By the way, I tried to train the network on CPU only, it works just fine.

My software environment and hardware type are as follows:
python: 3.7
pytorch: 1.5.0
cuda: 10.1.168
cudnn: 7.6.2.24

The two GPUs I use are GeForce RTX 2070 and GeForce GTX 1060

albanD · June 18, 2020, 3:00pm

Hi,

Can you share a small code sample that we can use to reproduce this?
Also what are the exact parameters of the convolution that causes the error (input size, kernel size, stride, padding, etc)?
Thanks !

CR7 · June 18, 2020, 3:43pm

Thank you for your reply!
This is the repository I used:

But I tried to call nn.DataParallel() to implement multiple GPUs training follow the instructions below:
https://pytorch.org/tutorials/beginner/blitz/data_parallel_tutorial.html#imports-and-parameters
And then I got the error mentioned above, I’m not sure whether it is because the type of two GPUs I use is different, but I’m doubting…

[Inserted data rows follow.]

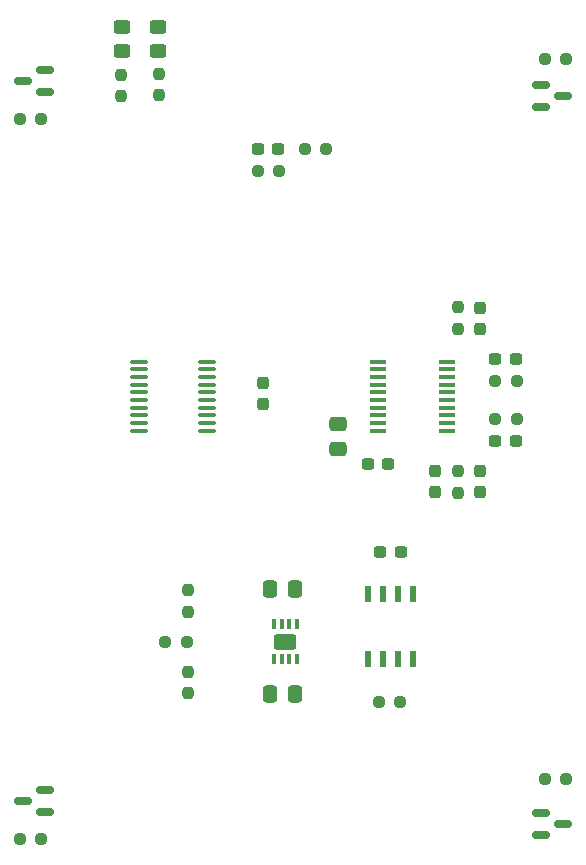
<source format=gtp>
G04 #@! TF.GenerationSoftware,KiCad,Pcbnew,7.0.7*
G04 #@! TF.CreationDate,2024-10-01T17:01:24-05:00*
G04 #@! TF.ProjectId,corner-board,636f726e-6572-42d6-926f-6172642e6b69,rev?*
G04 #@! TF.SameCoordinates,Original*
G04 #@! TF.FileFunction,Paste,Top*
G04 #@! TF.FilePolarity,Positive*
%FSLAX46Y46*%
G04 Gerber Fmt 4.6, Leading zero omitted, Abs format (unit mm)*
G04 Created by KiCad (PCBNEW 7.0.7) date 2024-10-01 17:01:24*
%MOMM*%
%LPD*%
G01*
G04 APERTURE LIST*
G04 Aperture macros list*
%AMRoundRect*
0 Rectangle with rounded corners*
0 $1 Rounding radius*
0 $2 $3 $4 $5 $6 $7 $8 $9 X,Y pos of 4 corners*
0 Add a 4 corners polygon primitive as box body*
4,1,4,$2,$3,$4,$5,$6,$7,$8,$9,$2,$3,0*
0 Add four circle primitives for the rounded corners*
1,1,$1+$1,$2,$3*
1,1,$1+$1,$4,$5*
1,1,$1+$1,$6,$7*
1,1,$1+$1,$8,$9*
0 Add four rect primitives between the rounded corners*
20,1,$1+$1,$2,$3,$4,$5,0*
20,1,$1+$1,$4,$5,$6,$7,0*
20,1,$1+$1,$6,$7,$8,$9,0*
20,1,$1+$1,$8,$9,$2,$3,0*%
G04 Aperture macros list end*
%ADD10RoundRect,0.237500X-0.237500X0.250000X-0.237500X-0.250000X0.237500X-0.250000X0.237500X0.250000X0*%
%ADD11RoundRect,0.237500X0.250000X0.237500X-0.250000X0.237500X-0.250000X-0.237500X0.250000X-0.237500X0*%
%ADD12RoundRect,0.150000X-0.587500X-0.150000X0.587500X-0.150000X0.587500X0.150000X-0.587500X0.150000X0*%
%ADD13RoundRect,0.250000X-0.450000X0.325000X-0.450000X-0.325000X0.450000X-0.325000X0.450000X0.325000X0*%
%ADD14RoundRect,0.237500X-0.250000X-0.237500X0.250000X-0.237500X0.250000X0.237500X-0.250000X0.237500X0*%
%ADD15RoundRect,0.237500X-0.237500X0.300000X-0.237500X-0.300000X0.237500X-0.300000X0.237500X0.300000X0*%
%ADD16R,1.473200X0.355600*%
%ADD17R,0.558800X1.460500*%
%ADD18RoundRect,0.100000X-0.637500X-0.100000X0.637500X-0.100000X0.637500X0.100000X-0.637500X0.100000X0*%
%ADD19RoundRect,0.250000X0.337500X0.475000X-0.337500X0.475000X-0.337500X-0.475000X0.337500X-0.475000X0*%
%ADD20RoundRect,0.150000X0.587500X0.150000X-0.587500X0.150000X-0.587500X-0.150000X0.587500X-0.150000X0*%
%ADD21RoundRect,0.237500X-0.300000X-0.237500X0.300000X-0.237500X0.300000X0.237500X-0.300000X0.237500X0*%
%ADD22RoundRect,0.237500X0.300000X0.237500X-0.300000X0.237500X-0.300000X-0.237500X0.300000X-0.237500X0*%
%ADD23RoundRect,0.250000X-0.475000X0.337500X-0.475000X-0.337500X0.475000X-0.337500X0.475000X0.337500X0*%
%ADD24RoundRect,0.237500X0.237500X-0.300000X0.237500X0.300000X-0.237500X0.300000X-0.237500X-0.300000X0*%
%ADD25RoundRect,0.087500X-0.087500X0.337500X-0.087500X-0.337500X0.087500X-0.337500X0.087500X0.337500X0*%
%ADD26RoundRect,0.250000X-0.715000X0.415000X-0.715000X-0.415000X0.715000X-0.415000X0.715000X0.415000X0*%
%ADD27RoundRect,0.237500X0.237500X-0.250000X0.237500X0.250000X-0.237500X0.250000X-0.237500X-0.250000X0*%
G04 APERTURE END LIST*
D10*
X48960000Y-21662500D03*
X48960000Y-23487500D03*
D11*
X82470000Y-50800000D03*
X80645000Y-50800000D03*
D12*
X84485000Y-84140000D03*
X84485000Y-86040000D03*
X86360000Y-85090000D03*
D13*
X49030000Y-17635000D03*
X49030000Y-19685000D03*
D11*
X42187500Y-25400000D03*
X40362500Y-25400000D03*
D10*
X54610000Y-65300850D03*
X54610000Y-67125850D03*
D13*
X52070000Y-17635000D03*
X52070000Y-19685000D03*
D14*
X60505000Y-29845000D03*
X62330000Y-29845000D03*
D10*
X52135000Y-21582500D03*
X52135000Y-23407500D03*
D14*
X84812500Y-20320000D03*
X86637500Y-20320000D03*
D15*
X60960000Y-47805000D03*
X60960000Y-49530000D03*
D16*
X76581000Y-51820000D03*
X76581000Y-51169999D03*
X76581000Y-50520001D03*
X76581000Y-49869999D03*
X76581000Y-49220001D03*
X76581000Y-48570002D03*
X76581000Y-47920001D03*
X76581000Y-47270002D03*
X76581000Y-46620001D03*
X76581000Y-45970002D03*
X70739000Y-45970000D03*
X70739000Y-46619998D03*
X70739000Y-47269999D03*
X70739000Y-47919998D03*
X70739000Y-48569999D03*
X70739000Y-49219998D03*
X70739000Y-49869999D03*
X70739000Y-50519998D03*
X70739000Y-51169999D03*
X70739000Y-51819998D03*
D17*
X73660000Y-65671700D03*
X72390000Y-65671700D03*
X71120000Y-65671700D03*
X69850000Y-65671700D03*
X69850000Y-71120000D03*
X71120000Y-71120000D03*
X72390000Y-71120000D03*
X73660000Y-71120000D03*
D18*
X50477500Y-45970000D03*
X50477500Y-46620000D03*
X50477500Y-47270000D03*
X50477500Y-47920000D03*
X50477500Y-48570000D03*
X50477500Y-49220000D03*
X50477500Y-49870000D03*
X50477500Y-50520000D03*
X50477500Y-51170000D03*
X50477500Y-51820000D03*
X56202500Y-51820000D03*
X56202500Y-51170000D03*
X56202500Y-50520000D03*
X56202500Y-49870000D03*
X56202500Y-49220000D03*
X56202500Y-48570000D03*
X56202500Y-47920000D03*
X56202500Y-47270000D03*
X56202500Y-46620000D03*
X56202500Y-45970000D03*
D19*
X63670000Y-65220850D03*
X61595000Y-65220850D03*
D15*
X75565000Y-55245000D03*
X75565000Y-56970000D03*
D11*
X54530000Y-69665850D03*
X52705000Y-69665850D03*
D14*
X84812500Y-81280000D03*
X86637500Y-81280000D03*
D20*
X42515000Y-23175000D03*
X42515000Y-21275000D03*
X40640000Y-22225000D03*
D21*
X70892500Y-62045850D03*
X72617500Y-62045850D03*
D14*
X64492500Y-27940000D03*
X66317500Y-27940000D03*
D19*
X63670000Y-74110850D03*
X61595000Y-74110850D03*
D22*
X71575000Y-54610000D03*
X69850000Y-54610000D03*
D21*
X80645000Y-52705000D03*
X82370000Y-52705000D03*
D23*
X67310000Y-51265000D03*
X67310000Y-53340000D03*
D24*
X79375000Y-43180000D03*
X79375000Y-41455000D03*
D25*
X63840000Y-71115850D03*
X63190000Y-71115850D03*
X62540000Y-71115850D03*
X61890000Y-71115850D03*
X61890000Y-68215850D03*
X62540000Y-68215850D03*
X63190000Y-68215850D03*
X63840000Y-68215850D03*
D26*
X62865000Y-69665850D03*
D27*
X77470000Y-57070000D03*
X77470000Y-55245000D03*
D12*
X84485000Y-22545000D03*
X84485000Y-24445000D03*
X86360000Y-23495000D03*
D20*
X42515000Y-84135000D03*
X42515000Y-82235000D03*
X40640000Y-83185000D03*
D22*
X62230000Y-27940000D03*
X60505000Y-27940000D03*
D11*
X42187500Y-86360000D03*
X40362500Y-86360000D03*
X82470000Y-47625000D03*
X80645000Y-47625000D03*
X72577100Y-74745850D03*
X70752100Y-74745850D03*
D10*
X77470000Y-41355000D03*
X77470000Y-43180000D03*
X54610000Y-72205850D03*
X54610000Y-74030850D03*
D15*
X79375000Y-55245000D03*
X79375000Y-56970000D03*
D21*
X80645000Y-45720000D03*
X82370000Y-45720000D03*
M02*

</source>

CR7 · June 19, 2020, 5:24am

Hi, I found this problem sometimes does not appear, but most of the time it will report an error. If I gradually debug and run the program in IDE(eg, vscode), it can be backpropagated normally. If I run the program in the terminal or directly in IDE, this error will basically be thrown.

ptrblck · June 19, 2020, 9:06am

Could you update to PyTorch 1.5.1 and CUDA10.2.89 + cudnn7.6.5.32?
Also, is the YOLO code working fine and the error is raised by your dataparallel code?
If so, could you post the code to reproduce this error (with input shapes if possible)?